Em ambas as culturas de ciclo precoce, Lacerda conta que a incidência de doença foi muito baixa. “No milho eu fiz apenas uma aplicação de fungicida e na soja três”. Logo após a colheita de milho – primeira safra foi plantado feijão.

Nestas áreas de ciclos precoces, Lacerda disse não notar aumento de custo. “Eu até optei por fazer aplicação de fungicida de helicóptero, porque em conversa com meu agrônomo achamos mais eficiente do que com avião. O custo aumentou somente R$ 30,00 por hectare”.

A área de soja de ciclo normal foi de 940 hectares na Fazenda Capão da Lagoa e o início da colheita estava prevista para a primeira semana de março. “Nestas áreas tivemos pouca pressão de lagarta, praga, percevejo e doenças em geral. Porém, o custo foi mais alto, em média 15%, devido à aplicação preventiva de mofo branco, que foi identificado na propriedade. E também devido ao aumento do preço dos insumos e semente”. 

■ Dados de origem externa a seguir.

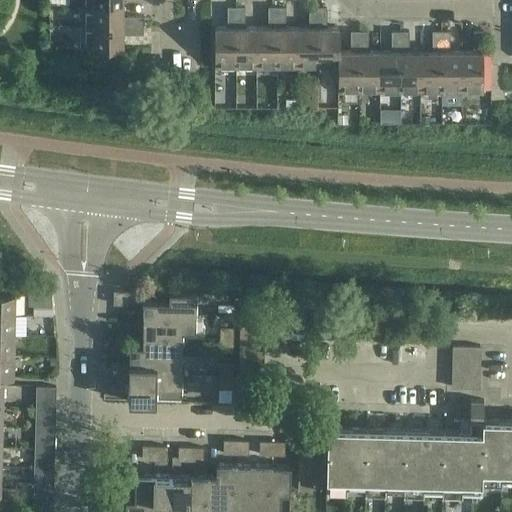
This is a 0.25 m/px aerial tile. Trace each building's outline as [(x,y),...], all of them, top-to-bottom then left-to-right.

Nos municípios atendidos pela regional da Seab – Guarapuava a área destinada à soja nesta safra foi de pouco mais de 285 mil hectares. Esperava-se uma produção de 1.150.520 toneladas de grãos. Para o milho, na região de Guarapuava a área prevista pela Seab era de pouco mais que 58 mil hectares.

Aplicação com helicóptero

A aplicação de defensivos agrícolas com helicóptero começou a ser utilizada recentemente na região. A Fazenda Capão da Lagoa foi uma das propriedades a investir neste tipo de aplicação. Luiz Fernando Andrade, engenheiro agrônomo da propriedade conta que o helicóptero proporciona algumas vantagens em relação à aplicação com avião. “Uma delas é o controle da velocidade da aplicação, o piloto consegue controlar melhor.  Em certos momentos a velocidade pode ser de 30km/hora, quando que no avião é preciso manter a velocidade. Isso facilita a questão de bordadura, por exemplo, se tem uma área próxima a mata ou algum capão, ou se você tem dois capões e no meio tem um bico de lavoura. Com a baixa velocidade do helicóptero  a qualidade de aplicação é maior e consegue-se  aplicar em pontos que talvez com avião você não conseguiria ou o piloto teria que fazer uma manobra arriscada”. Outra vantagem ainda é a praticidade, já que o helicóptero não precisa de pista de pouso e pode decolar até mesmo do lado do campo, evitando deslocamento. Quanto ao custo, Andrade afirma que é maior, cerca de R$ 30,00 a mais por hectare em relação à aplicação com avião. “Mas como temos uma qualidade da aplicação maior, isso se paga”.